Exercise brief: Copy word for word the part of the GPU pipeline passage below starting at "Graphics programming essentially" and ending at "to new APIs.".

Excerpt provided:
--------------------
WebGPU Unleashed: A Practical Tutorial

0.1 The GPU Pipeline

Previously, we learned how applications connect with GPUs through drivers. However, the drivers only handle the plumbing work by passing data between the application and the GPU; they don't perform any actual graphics processing. Once a drawing request has been sent to a GPU, it must be executed by the GPU and eventually produce visible pixels. In this section, we will explore how a GPU processes draw commands and produces pixels through a process known as the GPU pipeline. The GPU pipeline can be likened to a pixel-producing factory: it takes configurations and input data as raw materials and produces pixels as the final product. During this pixel manufacturing process, we go through a series of steps. Some of these steps are programmable, some are only configurable, and others have fixed functionalities. We will examine each of these pipeline steps in detail.

Graphics programming essentially involves configuring the GPU pipeline, feeding input data into it, and receiving the result. Therefore, having a solid and deep understanding of the GPU pipeline is the most important aspect of learning GPU graphics programming. The core activities of GPU programming involve defining pipelines and providing shader programs. It is crucial to understand the GPU pipeline, even more so than being familiar with a specific graphics API. If you have experience with multiple APIs, you will notice that they are all designed around working with the GPU pipeline. Hence, knowing the GPU pipeline well allows us to quickly adapt to new APIs.
--------------------
Supplied data:

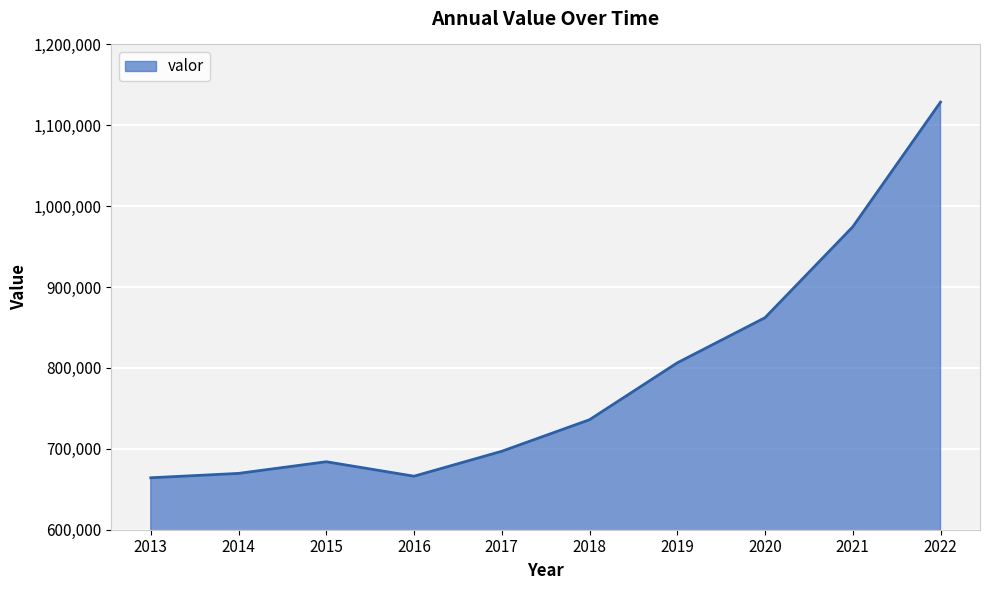

What is the smallest value displayed?

664229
--------------------
Solution to this problem:
Graphics programming essentially involves configuring the GPU pipeline, feeding input data into it, and receiving the result. Therefore, having a solid and deep understanding of the GPU pipeline is the most important aspect of learning GPU graphics programming. The core activities of GPU programming involve defining pipelines and providing shader programs. It is crucial to understand the GPU pipeline, even more so than being familiar with a specific graphics API. If you have experience with multiple APIs, you will notice that they are all designed around working with the GPU pipeline. Hence, knowing the GPU pipeline well allows us to quickly adapt to new APIs.